◆ What this task involves ◆
Edit the lines from the very first one through the line containing "Entered: 9:42", inclusive, swapping "logbook" for "register" and changing nothing else. Give back only those lines, leaving out the pictures.

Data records
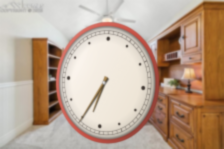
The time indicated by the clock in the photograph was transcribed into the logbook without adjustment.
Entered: 6:35
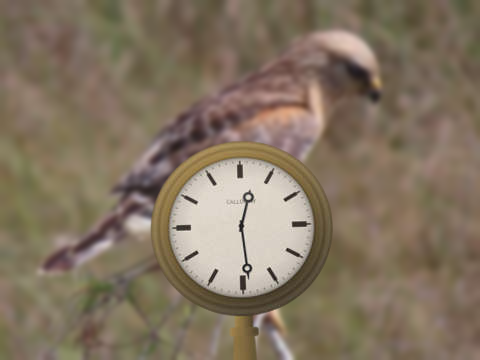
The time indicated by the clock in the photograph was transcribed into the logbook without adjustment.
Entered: 12:29
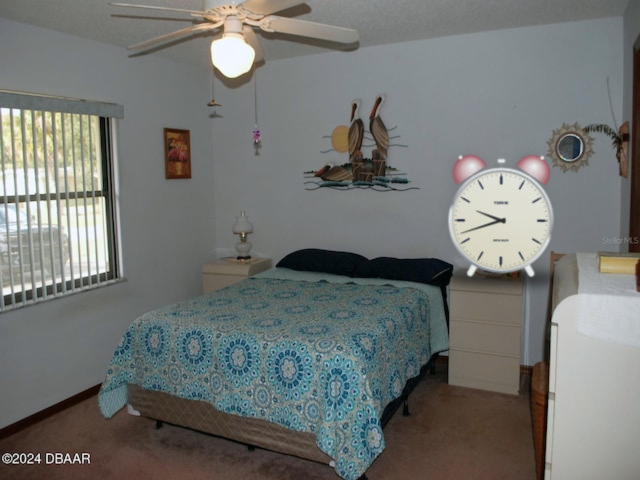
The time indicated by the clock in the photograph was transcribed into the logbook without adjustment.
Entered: 9:42
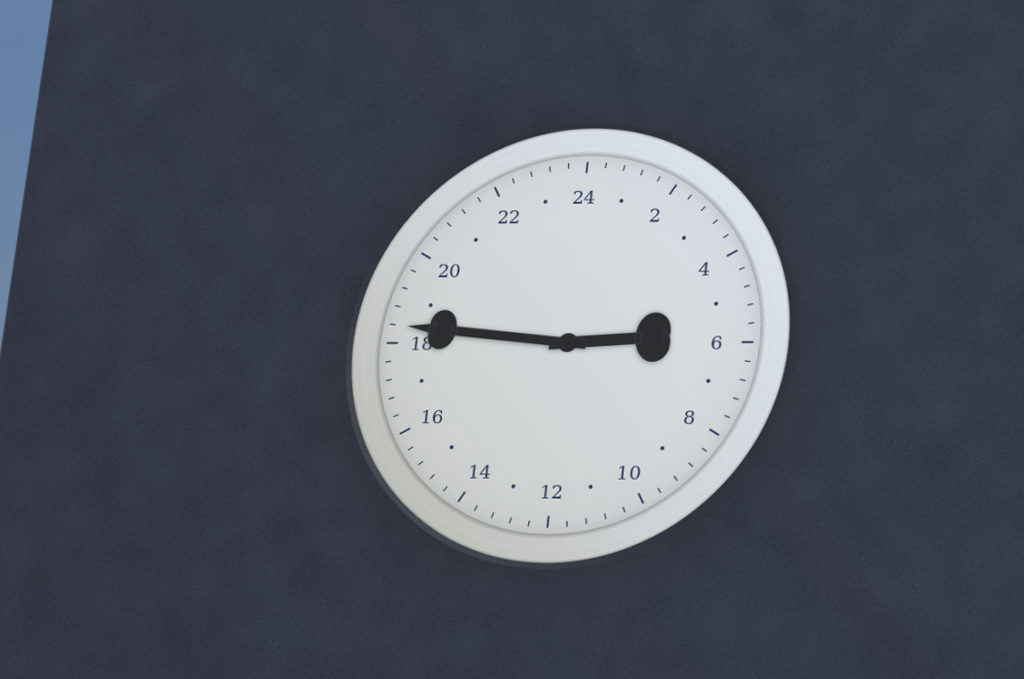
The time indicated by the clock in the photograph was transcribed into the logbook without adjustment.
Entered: 5:46
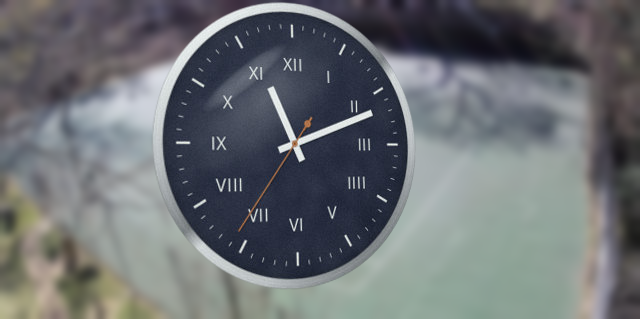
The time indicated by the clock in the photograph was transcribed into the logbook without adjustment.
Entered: 11:11:36
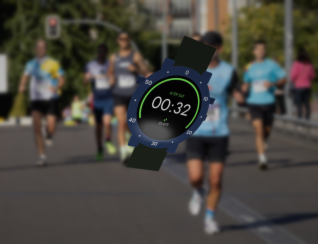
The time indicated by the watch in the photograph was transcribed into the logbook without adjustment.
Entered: 0:32
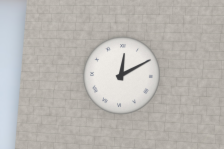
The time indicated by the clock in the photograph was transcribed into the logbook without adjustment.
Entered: 12:10
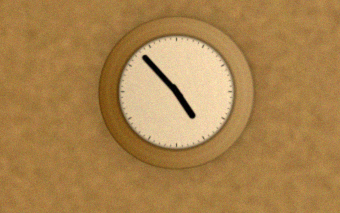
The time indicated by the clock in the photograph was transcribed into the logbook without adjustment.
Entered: 4:53
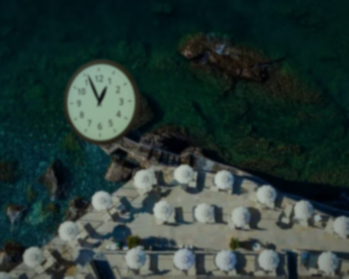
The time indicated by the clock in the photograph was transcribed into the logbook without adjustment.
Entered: 12:56
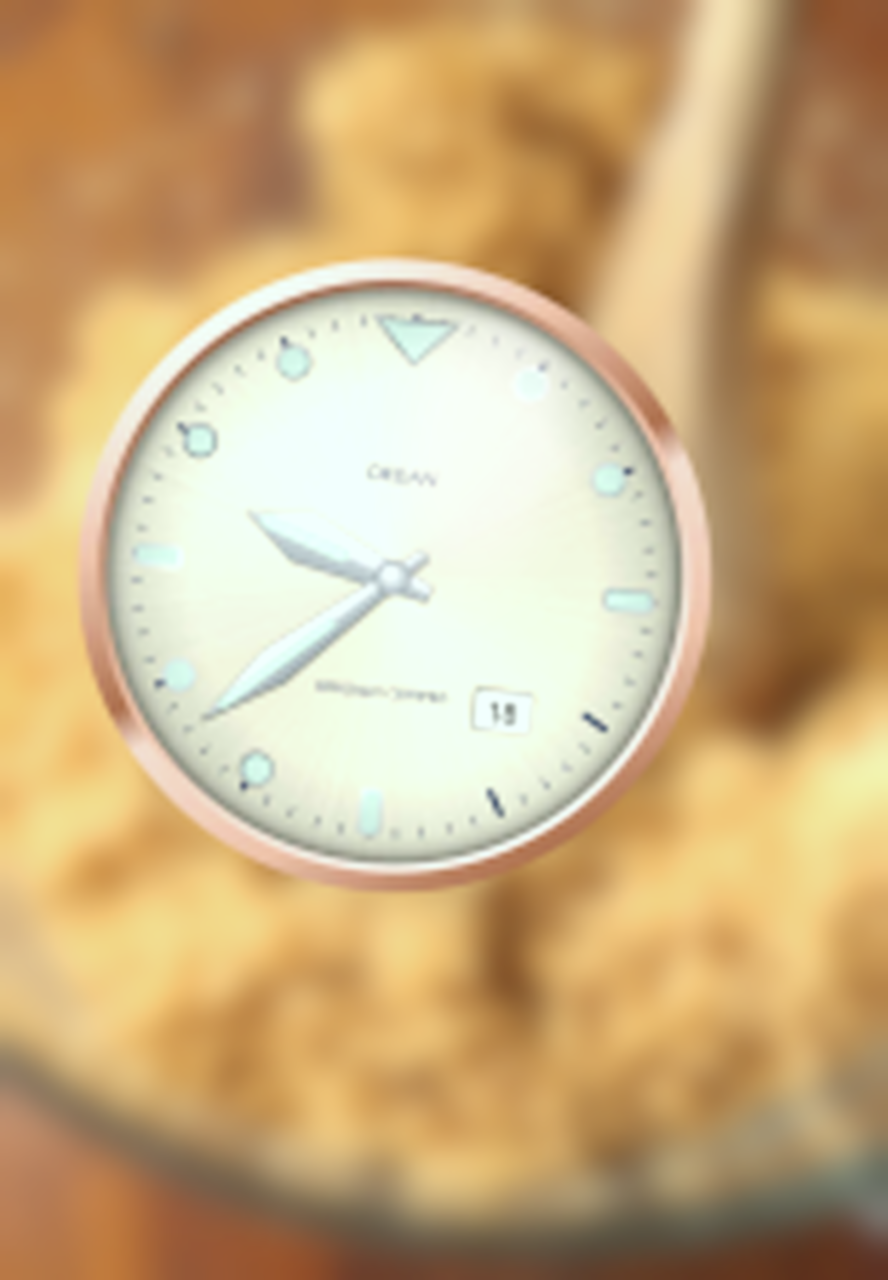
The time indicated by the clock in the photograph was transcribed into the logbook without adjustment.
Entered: 9:38
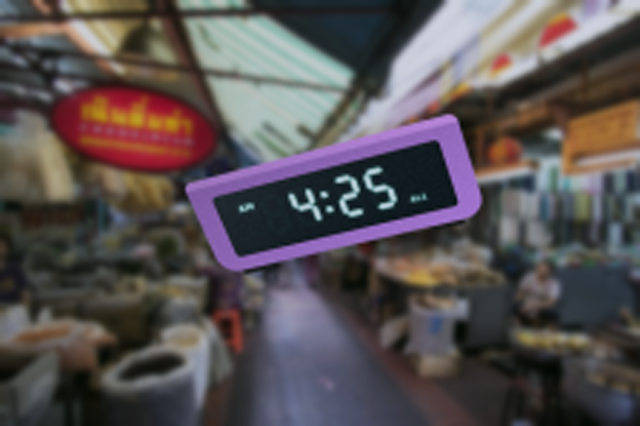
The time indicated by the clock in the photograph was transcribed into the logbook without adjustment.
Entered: 4:25
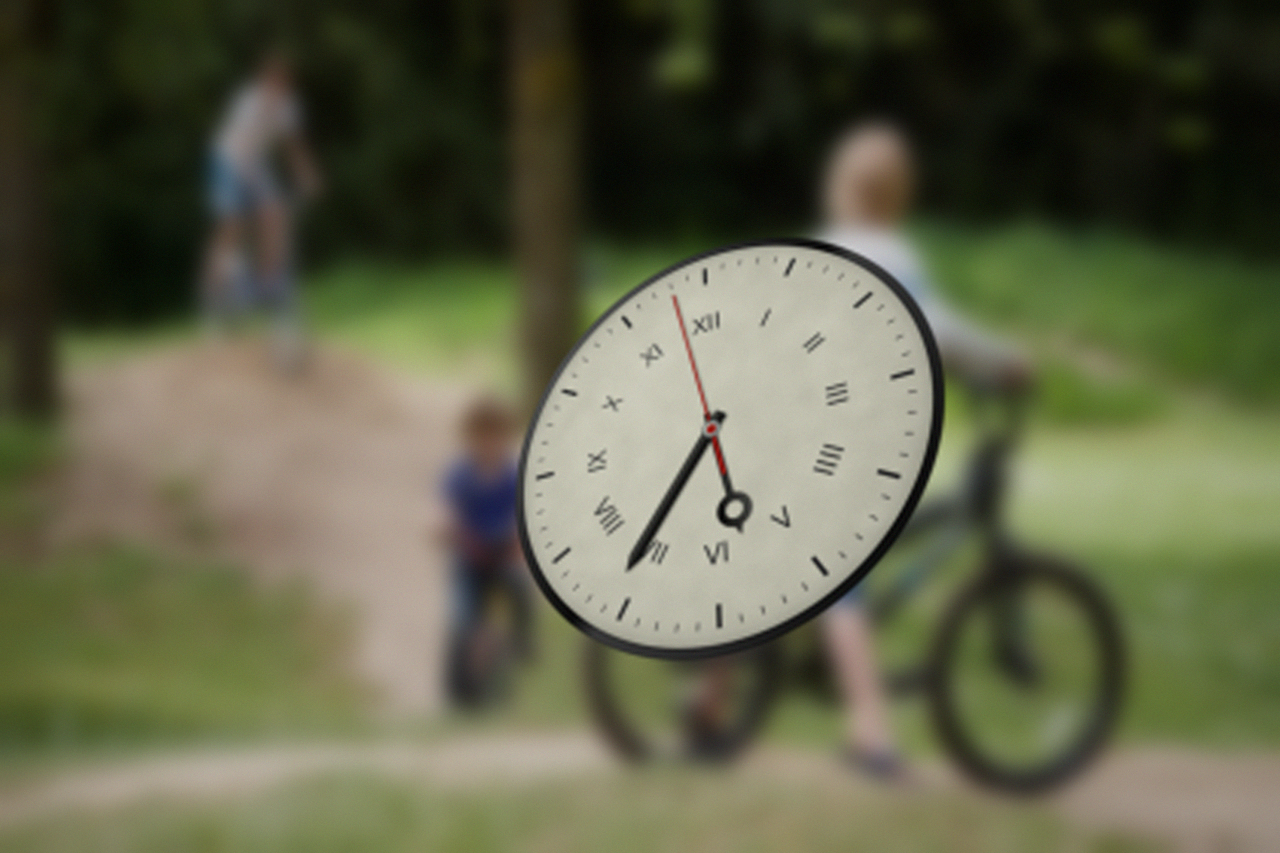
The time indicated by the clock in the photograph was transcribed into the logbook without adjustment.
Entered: 5:35:58
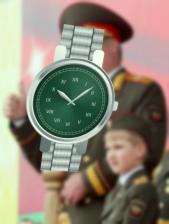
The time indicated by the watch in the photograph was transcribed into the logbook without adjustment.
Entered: 10:08
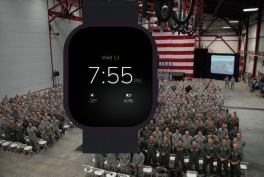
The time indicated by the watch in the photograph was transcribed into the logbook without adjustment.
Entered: 7:55
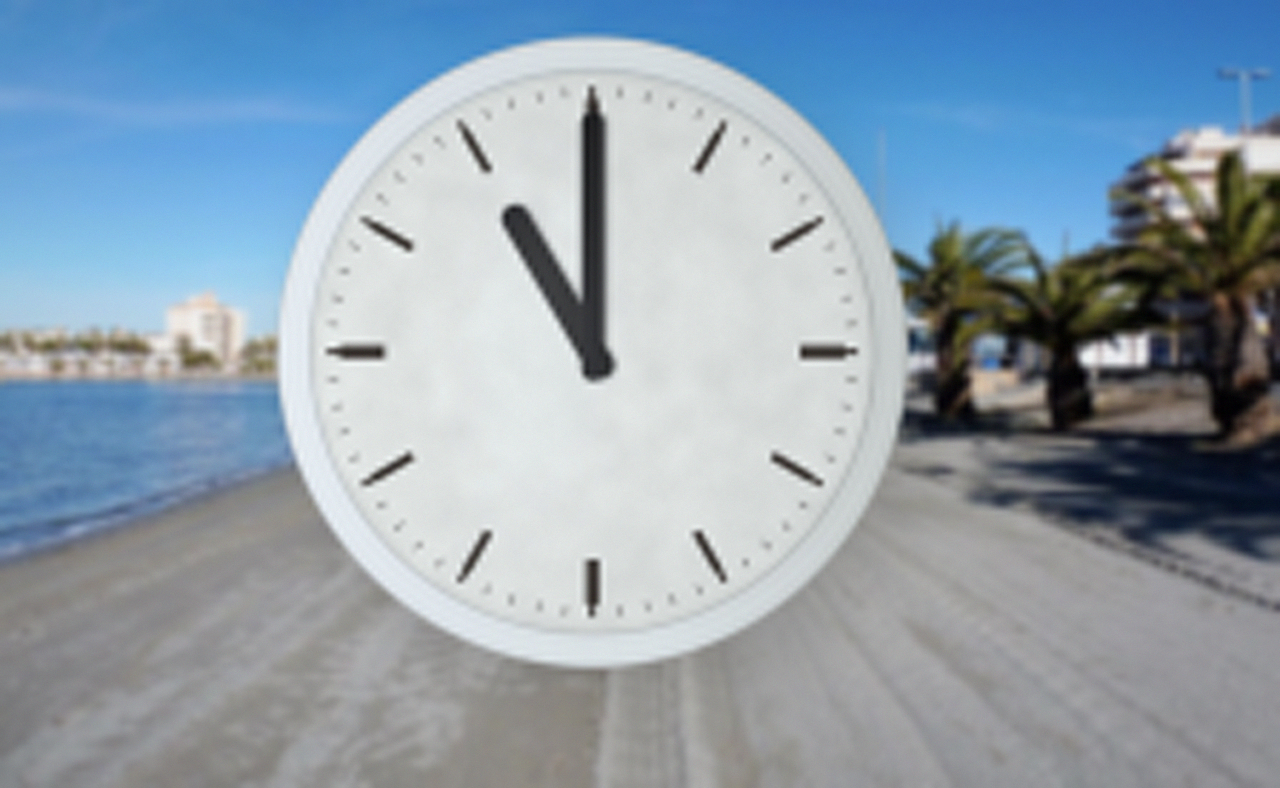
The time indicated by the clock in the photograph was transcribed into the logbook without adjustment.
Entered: 11:00
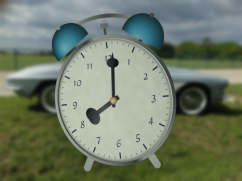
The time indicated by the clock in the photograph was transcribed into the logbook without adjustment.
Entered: 8:01
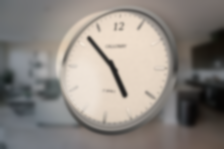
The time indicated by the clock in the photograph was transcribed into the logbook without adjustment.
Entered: 4:52
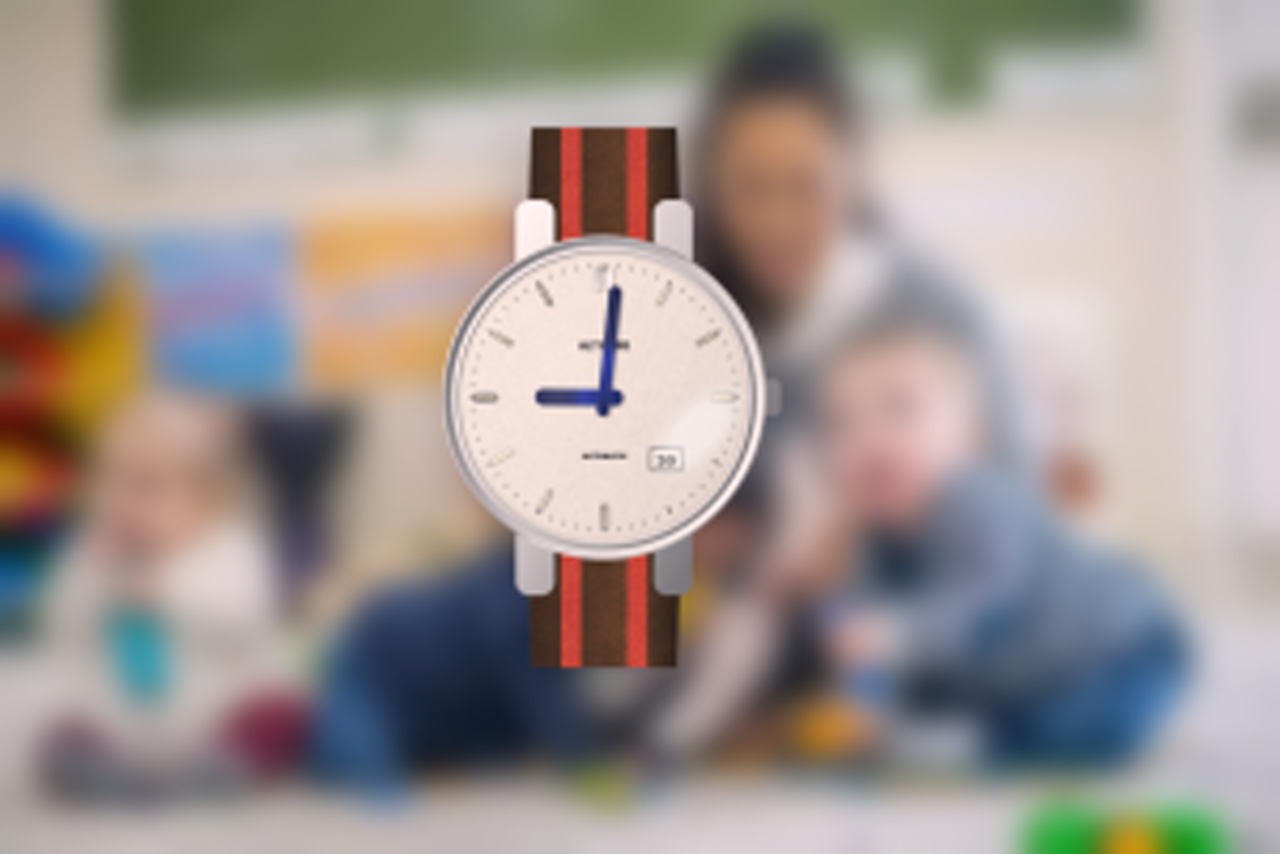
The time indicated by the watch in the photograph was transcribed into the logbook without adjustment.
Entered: 9:01
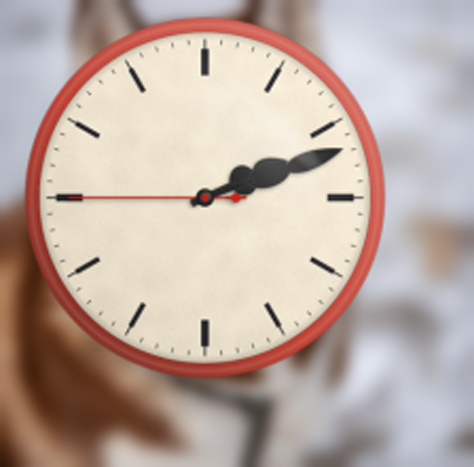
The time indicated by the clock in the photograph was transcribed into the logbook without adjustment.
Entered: 2:11:45
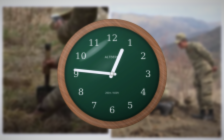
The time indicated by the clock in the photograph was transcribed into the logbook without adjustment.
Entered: 12:46
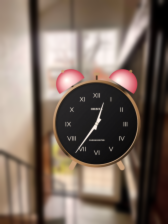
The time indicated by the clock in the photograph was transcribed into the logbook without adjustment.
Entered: 12:36
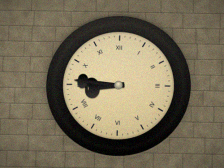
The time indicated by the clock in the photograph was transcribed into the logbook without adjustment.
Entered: 8:46
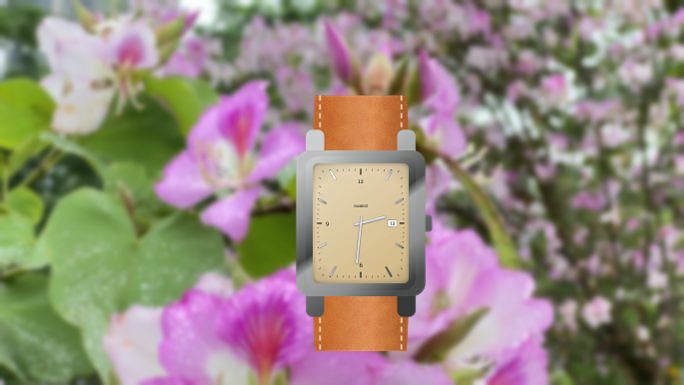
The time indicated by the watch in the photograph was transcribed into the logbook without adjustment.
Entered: 2:31
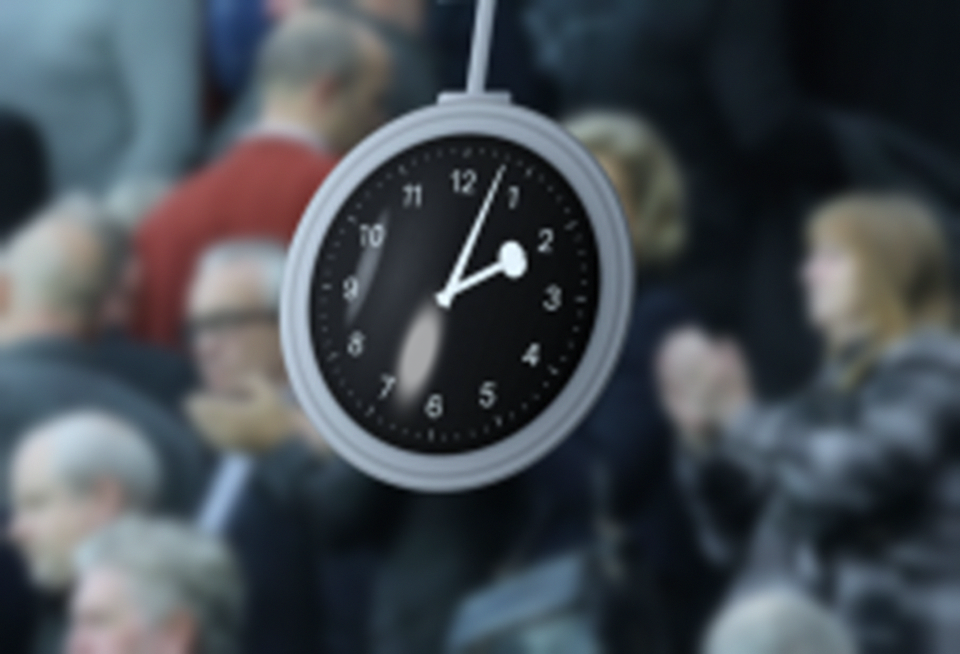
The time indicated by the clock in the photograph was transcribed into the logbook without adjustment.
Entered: 2:03
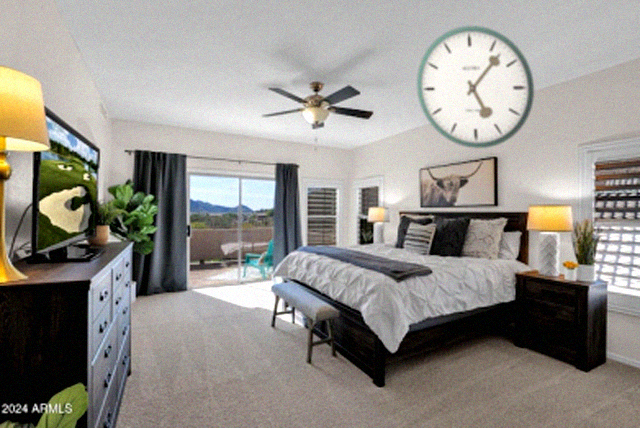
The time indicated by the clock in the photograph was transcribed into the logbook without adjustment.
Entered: 5:07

◆ Exercise solution ◆
The time indicated by the clock in the photograph was transcribed into the register without adjustment.
Entered: 6:35
The time indicated by the clock in the photograph was transcribed into the register without adjustment.
Entered: 12:29
The time indicated by the clock in the photograph was transcribed into the register without adjustment.
Entered: 9:42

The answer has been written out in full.